Hej dziewczynki, a ja strasznego doła złapałam:no::no::no:, siedze i rycze jak bóbr, najpierw ten beznadziejny lekarz potem jak powiedziałm mamie o badanach to mi na to zebym sie nie wygłupiała z badaniami , a na koniec brat stwierdził, że powinnam się wziąsćw końcu do roboty .................................................................
Kurcze przecież ja nic innego nie robie, wszystko jest podpoządkoane pod cykl ,owulacje, staram sie ale co ja mogę poprostu nie wychodzi i tyle...............:-:)-:)-( Czasem juz nie daje rady, napawdę....

Pysiuniu, przytulam mocno, główka do góry, może faktycznie nie wychodzi właśnie dlatego, że wszystko podporządkowujesz pod cykl i owulację. Spróbuj inaczej, bez trafiania, bez mierzenia, może wtedy bedzie efekt jak psychika odpocznie? Powodzenia!

Witajcie dziewczynki kochane :)

:-D oj chiba tak wczoraj go zapytalam czyżby odczuwal juz instynkt tatusiowy a on powiedzial ze chyba juz tak :-D:-D:-D a mi teraz jest ciezko uwierzyc w to co uslyszalam!!! :sorry2: i zaczelismy sie sprzeczac ;-)kiedy zaczac starania bo on sie uparl zeby malenstwo nie urodzilo sie w miesiacach zimowych :confused: i nagle wypalil ze to on juz woli JUZ zaczac to by sie urodzilo w wakacje :szok: wiadomo ze teraz to nie zaczniemy bo ja chce badania porobic itp ale cos mi sie wydaje ze ten styczen to faktycznie staje sie realny! :-D:-D:-D:-D:-D:-D ale sie ciecze :-)
mi moja psina juz 2 noc z rzedu zafudowala nie przespana bo o 2 w nocy zachciewa sie spacerkow!!!! wrrr.....

Eve, no to do dzieła, rób te badanka, miesiąc Ci przeciez wystarczy :-) i do dzieła!!!!!!!! Nie zwlekaj, żeby sie nie rozmyślił ihihi ;-)

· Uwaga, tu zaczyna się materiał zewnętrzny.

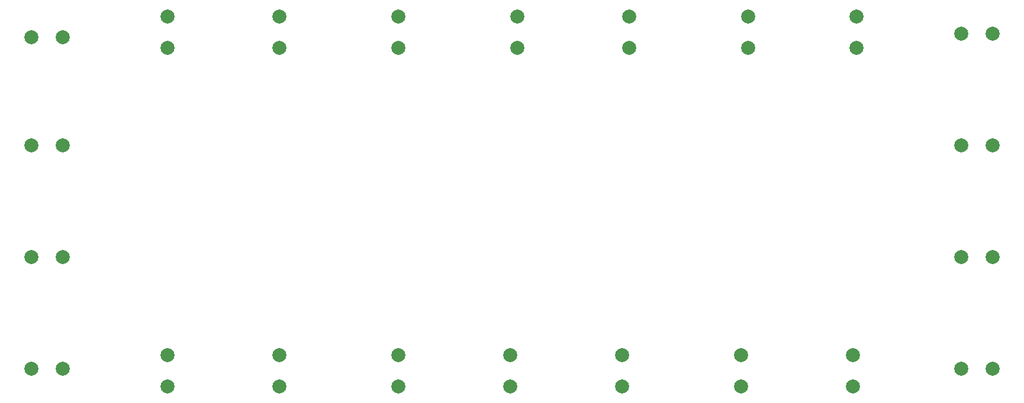
<source format=gbl>
G04 (created by PCBNEW (2013-08-24 BZR 4298)-stable) date Sat 01 Feb 2014 01:44:32 PM PST*
%MOIN*%
G04 Gerber Fmt 3.4, Leading zero omitted, Abs format*
%FSLAX34Y34*%
G01*
G70*
G90*
G04 APERTURE LIST*
%ADD10C,0.005906*%
%ADD11C,0.078700*%
G04 APERTURE END LIST*
G54D10*
G54D11*
X26771Y-42913D03*
X24999Y-42913D03*
X26771Y-30511D03*
X24999Y-30511D03*
X32677Y-31102D03*
X32677Y-29330D03*
X26771Y-36614D03*
X24999Y-36614D03*
X26771Y-49212D03*
X24999Y-49212D03*
X64960Y-48424D03*
X64960Y-50196D03*
X77361Y-49212D03*
X79133Y-49212D03*
X77361Y-42913D03*
X79133Y-42913D03*
X38976Y-31102D03*
X38976Y-29330D03*
X77361Y-36614D03*
X79133Y-36614D03*
X77361Y-30314D03*
X79133Y-30314D03*
X32677Y-48424D03*
X32677Y-50196D03*
X38976Y-48424D03*
X38976Y-50196D03*
X71259Y-48424D03*
X71259Y-50196D03*
X58661Y-31102D03*
X58661Y-29330D03*
X58267Y-48424D03*
X58267Y-50196D03*
X51968Y-48424D03*
X51968Y-50196D03*
X52362Y-31102D03*
X52362Y-29330D03*
X45669Y-48424D03*
X45669Y-50196D03*
X45669Y-31102D03*
X45669Y-29330D03*
X71456Y-31102D03*
X71456Y-29330D03*
X65354Y-31102D03*
X65354Y-29330D03*
M02*

</source>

Ps. Ja go troche rozumiem bo sama też o ile mogłam mieć na to wpływ, starałam się, żeby porod nie wypadał wtedy kiedy jest najzimniej. Jakoś nie przemawia do mnie wizja noworodka wynoszonego ze szpitala prosto na mróz ale wiem, że da się to rozwiązać i niektórzy bardzo sobie chwalą poród zimowy.

Neniuś co z Darią ? jest jakaś poprawa? No i jak się czujecie?

ano widzisz, poprawa była a dzisiaj znowu kryzys :baffled:
Czuję się dobrze, dzisiaj pierwszy raz mam na sobie pas ciążowy :-) a co u dzidzi to dowiem się w sobotę ale wierzę, że wszystko jest super :tak:

Oj, Kochane...:baffled::baffled::baffled::baffled::baffled::baffled:
ciążę to ja przechodzę strasznie... Dziennie czuję się tylko gorzej i gorzej... Poza w sumie całodniowymi mdłościami i uciążliwym odbijaniem się czuję się słabo, pęka mi głowa i ledwo po prostu chodzę:-( W pracy też mimo ciąży mnie nie oszczędzają:-( staram się wszystko robić, by nikt mi nic nie zarzucił, z dyrekcją na czele, ale tez boję się i drżę o każdą chwilę z 'życia' Maleństwa :-(
Wczoraj w pracy po prostu konałam, czuję, ze dziś lepiej nie będzie :-(

Wszyscy doradzają mi zwolnienie i 'olanie' pracy... ja też bym tak chciała, ale mój T nalega, bym się przemęczyła, bo być możne przeniosą mnie gdzieś do biura, na co liczę, a tym samym po ciąży mogłabym tam wrócić... Ale ja juz mam mieszane uczucia:-( Faktem pocieszającym jest wysoka premia za ubiegły miesiąc, bo pracuję będąc w ciąży:happy:

Imagination, w takiej sytuacji to naprawdę rozważyłabym zwolnienie - kasa jest tylko kasą (mimo, że wiadomo, że jest ważna) ale nie warto dla niej ryzykować życia dziecka.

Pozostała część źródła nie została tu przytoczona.